§ **Assignment**: Below is a listing; return it in full, exactly as it appears.

==*==

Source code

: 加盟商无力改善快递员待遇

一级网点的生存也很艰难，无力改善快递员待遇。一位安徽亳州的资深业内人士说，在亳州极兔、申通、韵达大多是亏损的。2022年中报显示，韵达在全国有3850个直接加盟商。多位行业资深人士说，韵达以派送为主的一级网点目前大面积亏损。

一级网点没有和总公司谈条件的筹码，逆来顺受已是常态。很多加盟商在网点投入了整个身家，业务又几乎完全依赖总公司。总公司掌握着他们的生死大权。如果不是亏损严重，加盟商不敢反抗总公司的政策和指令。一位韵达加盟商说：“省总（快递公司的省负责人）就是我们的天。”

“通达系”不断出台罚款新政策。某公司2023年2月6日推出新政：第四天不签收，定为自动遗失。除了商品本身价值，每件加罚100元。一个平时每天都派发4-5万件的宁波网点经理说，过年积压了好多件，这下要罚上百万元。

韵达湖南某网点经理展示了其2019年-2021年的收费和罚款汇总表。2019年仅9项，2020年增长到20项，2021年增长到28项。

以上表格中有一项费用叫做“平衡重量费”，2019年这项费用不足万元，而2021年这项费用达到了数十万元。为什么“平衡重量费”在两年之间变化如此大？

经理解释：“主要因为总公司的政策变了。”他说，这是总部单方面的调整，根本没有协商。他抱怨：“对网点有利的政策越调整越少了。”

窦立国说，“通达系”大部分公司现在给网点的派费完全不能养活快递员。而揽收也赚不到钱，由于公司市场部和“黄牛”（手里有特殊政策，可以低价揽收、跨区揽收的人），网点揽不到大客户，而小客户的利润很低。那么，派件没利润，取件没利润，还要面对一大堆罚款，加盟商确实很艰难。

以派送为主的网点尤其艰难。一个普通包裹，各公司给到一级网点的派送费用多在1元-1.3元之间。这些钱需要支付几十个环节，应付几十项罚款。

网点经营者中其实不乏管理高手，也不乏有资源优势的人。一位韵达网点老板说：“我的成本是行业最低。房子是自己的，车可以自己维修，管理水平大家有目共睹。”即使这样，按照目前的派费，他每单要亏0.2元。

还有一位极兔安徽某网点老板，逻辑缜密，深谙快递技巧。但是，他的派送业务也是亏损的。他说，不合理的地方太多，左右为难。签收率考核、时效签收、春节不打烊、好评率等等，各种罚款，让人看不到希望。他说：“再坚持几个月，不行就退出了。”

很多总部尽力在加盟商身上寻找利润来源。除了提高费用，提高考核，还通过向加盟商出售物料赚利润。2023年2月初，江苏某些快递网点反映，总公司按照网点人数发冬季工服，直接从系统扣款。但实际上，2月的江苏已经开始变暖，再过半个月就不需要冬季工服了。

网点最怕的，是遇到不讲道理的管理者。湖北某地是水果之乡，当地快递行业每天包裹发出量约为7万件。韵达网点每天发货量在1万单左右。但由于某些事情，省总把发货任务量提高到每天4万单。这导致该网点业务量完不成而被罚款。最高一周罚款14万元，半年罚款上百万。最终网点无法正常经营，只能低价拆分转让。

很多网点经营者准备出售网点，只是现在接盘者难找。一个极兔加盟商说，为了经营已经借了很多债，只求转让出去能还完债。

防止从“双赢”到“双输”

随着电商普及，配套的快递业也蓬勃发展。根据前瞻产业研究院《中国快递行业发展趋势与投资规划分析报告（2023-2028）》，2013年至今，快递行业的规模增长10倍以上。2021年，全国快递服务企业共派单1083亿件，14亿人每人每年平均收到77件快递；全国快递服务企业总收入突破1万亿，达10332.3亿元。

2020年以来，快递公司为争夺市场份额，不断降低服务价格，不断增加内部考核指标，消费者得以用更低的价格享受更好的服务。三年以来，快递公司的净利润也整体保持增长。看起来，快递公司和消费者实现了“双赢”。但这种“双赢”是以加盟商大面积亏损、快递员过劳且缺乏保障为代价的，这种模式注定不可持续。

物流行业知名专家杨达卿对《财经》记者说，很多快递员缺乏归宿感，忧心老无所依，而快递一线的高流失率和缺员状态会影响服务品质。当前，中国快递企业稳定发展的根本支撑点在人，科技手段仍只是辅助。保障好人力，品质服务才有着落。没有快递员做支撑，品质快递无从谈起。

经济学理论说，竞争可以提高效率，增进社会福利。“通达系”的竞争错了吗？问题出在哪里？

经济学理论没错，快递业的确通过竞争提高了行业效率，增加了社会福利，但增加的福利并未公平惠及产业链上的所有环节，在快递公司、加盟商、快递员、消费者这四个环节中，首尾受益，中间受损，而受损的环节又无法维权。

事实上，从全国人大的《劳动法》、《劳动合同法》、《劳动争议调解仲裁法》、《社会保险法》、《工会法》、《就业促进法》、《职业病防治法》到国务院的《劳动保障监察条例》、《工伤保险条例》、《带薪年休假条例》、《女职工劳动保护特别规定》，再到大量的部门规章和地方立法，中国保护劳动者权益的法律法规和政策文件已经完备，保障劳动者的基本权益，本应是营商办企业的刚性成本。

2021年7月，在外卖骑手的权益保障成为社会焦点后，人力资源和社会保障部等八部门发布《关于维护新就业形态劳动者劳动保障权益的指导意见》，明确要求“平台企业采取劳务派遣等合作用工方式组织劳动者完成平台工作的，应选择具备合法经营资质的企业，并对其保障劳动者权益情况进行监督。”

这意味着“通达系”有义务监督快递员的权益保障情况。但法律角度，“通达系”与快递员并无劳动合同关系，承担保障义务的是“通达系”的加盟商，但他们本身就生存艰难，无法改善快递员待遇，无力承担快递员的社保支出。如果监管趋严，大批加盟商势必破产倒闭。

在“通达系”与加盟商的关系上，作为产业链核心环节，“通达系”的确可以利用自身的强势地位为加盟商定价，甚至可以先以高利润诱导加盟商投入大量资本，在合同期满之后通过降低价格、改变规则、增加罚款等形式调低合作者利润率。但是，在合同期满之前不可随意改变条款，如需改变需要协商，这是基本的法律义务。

==*==

§ **Exercise solution**:
Source code

: 加盟商无力改善快递员待遇

一级网点的生存也很艰难，无力改善快递员待遇。一位安徽亳州的资深业内人士说，在亳州极兔、申通、韵达大多是亏损的。2022年中报显示，韵达在全国有3850个直接加盟商。多位行业资深人士说，韵达以派送为主的一级网点目前大面积亏损。

一级网点没有和总公司谈条件的筹码，逆来顺受已是常态。很多加盟商在网点投入了整个身家，业务又几乎完全依赖总公司。总公司掌握着他们的生死大权。如果不是亏损严重，加盟商不敢反抗总公司的政策和指令。一位韵达加盟商说：“省总（快递公司的省负责人）就是我们的天。”

“通达系”不断出台罚款新政策。某公司2023年2月6日推出新政：第四天不签收，定为自动遗失。除了商品本身价值，每件加罚100元。一个平时每天都派发4-5万件的宁波网点经理说，过年积压了好多件，这下要罚上百万元。

韵达湖南某网点经理展示了其2019年-2021年的收费和罚款汇总表。2019年仅9项，2020年增长到20项，2021年增长到28项。

以上表格中有一项费用叫做“平衡重量费”，2019年这项费用不足万元，而2021年这项费用达到了数十万元。为什么“平衡重量费”在两年之间变化如此大？

经理解释：“主要因为总公司的政策变了。”他说，这是总部单方面的调整，根本没有协商。他抱怨：“对网点有利的政策越调整越少了。”

窦立国说，“通达系”大部分公司现在给网点的派费完全不能养活快递员。而揽收也赚不到钱，由于公司市场部和“黄牛”（手里有特殊政策，可以低价揽收、跨区揽收的人），网点揽不到大客户，而小客户的利润很低。那么，派件没利润，取件没利润，还要面对一大堆罚款，加盟商确实很艰难。

以派送为主的网点尤其艰难。一个普通包裹，各公司给到一级网点的派送费用多在1元-1.3元之间。这些钱需要支付几十个环节，应付几十项罚款。

网点经营者中其实不乏管理高手，也不乏有资源优势的人。一位韵达网点老板说：“我的成本是行业最低。房子是自己的，车可以自己维修，管理水平大家有目共睹。”即使这样，按照目前的派费，他每单要亏0.2元。

还有一位极兔安徽某网点老板，逻辑缜密，深谙快递技巧。但是，他的派送业务也是亏损的。他说，不合理的地方太多，左右为难。签收率考核、时效签收、春节不打烊、好评率等等，各种罚款，让人看不到希望。他说：“再坚持几个月，不行就退出了。”

很多总部尽力在加盟商身上寻找利润来源。除了提高费用，提高考核，还通过向加盟商出售物料赚利润。2023年2月初，江苏某些快递网点反映，总公司按照网点人数发冬季工服，直接从系统扣款。但实际上，2月的江苏已经开始变暖，再过半个月就不需要冬季工服了。

网点最怕的，是遇到不讲道理的管理者。湖北某地是水果之乡，当地快递行业每天包裹发出量约为7万件。韵达网点每天发货量在1万单左右。但由于某些事情，省总把发货任务量提高到每天4万单。这导致该网点业务量完不成而被罚款。最高一周罚款14万元，半年罚款上百万。最终网点无法正常经营，只能低价拆分转让。

很多网点经营者准备出售网点，只是现在接盘者难找。一个极兔加盟商说，为了经营已经借了很多债，只求转让出去能还完债。

防止从“双赢”到“双输”

随着电商普及，配套的快递业也蓬勃发展。根据前瞻产业研究院《中国快递行业发展趋势与投资规划分析报告（2023-2028）》，2013年至今，快递行业的规模增长10倍以上。2021年，全国快递服务企业共派单1083亿件，14亿人每人每年平均收到77件快递；全国快递服务企业总收入突破1万亿，达10332.3亿元。

2020年以来，快递公司为争夺市场份额，不断降低服务价格，不断增加内部考核指标，消费者得以用更低的价格享受更好的服务。三年以来，快递公司的净利润也整体保持增长。看起来，快递公司和消费者实现了“双赢”。但这种“双赢”是以加盟商大面积亏损、快递员过劳且缺乏保障为代价的，这种模式注定不可持续。

物流行业知名专家杨达卿对《财经》记者说，很多快递员缺乏归宿感，忧心老无所依，而快递一线的高流失率和缺员状态会影响服务品质。当前，中国快递企业稳定发展的根本支撑点在人，科技手段仍只是辅助。保障好人力，品质服务才有着落。没有快递员做支撑，品质快递无从谈起。

经济学理论说，竞争可以提高效率，增进社会福利。“通达系”的竞争错了吗？问题出在哪里？

经济学理论没错，快递业的确通过竞争提高了行业效率，增加了社会福利，但增加的福利并未公平惠及产业链上的所有环节，在快递公司、加盟商、快递员、消费者这四个环节中，首尾受益，中间受损，而受损的环节又无法维权。

事实上，从全国人大的《劳动法》、《劳动合同法》、《劳动争议调解仲裁法》、《社会保险法》、《工会法》、《就业促进法》、《职业病防治法》到国务院的《劳动保障监察条例》、《工伤保险条例》、《带薪年休假条例》、《女职工劳动保护特别规定》，再到大量的部门规章和地方立法，中国保护劳动者权益的法律法规和政策文件已经完备，保障劳动者的基本权益，本应是营商办企业的刚性成本。

2021年7月，在外卖骑手的权益保障成为社会焦点后，人力资源和社会保障部等八部门发布《关于维护新就业形态劳动者劳动保障权益的指导意见》，明确要求“平台企业采取劳务派遣等合作用工方式组织劳动者完成平台工作的，应选择具备合法经营资质的企业，并对其保障劳动者权益情况进行监督。”

这意味着“通达系”有义务监督快递员的权益保障情况。但法律角度，“通达系”与快递员并无劳动合同关系，承担保障义务的是“通达系”的加盟商，但他们本身就生存艰难，无法改善快递员待遇，无力承担快递员的社保支出。如果监管趋严，大批加盟商势必破产倒闭。

在“通达系”与加盟商的关系上，作为产业链核心环节，“通达系”的确可以利用自身的强势地位为加盟商定价，甚至可以先以高利润诱导加盟商投入大量资本，在合同期满之后通过降低价格、改变规则、增加罚款等形式调低合作者利润率。但是，在合同期满之前不可随意改变条款，如需改变需要协商，这是基本的法律义务。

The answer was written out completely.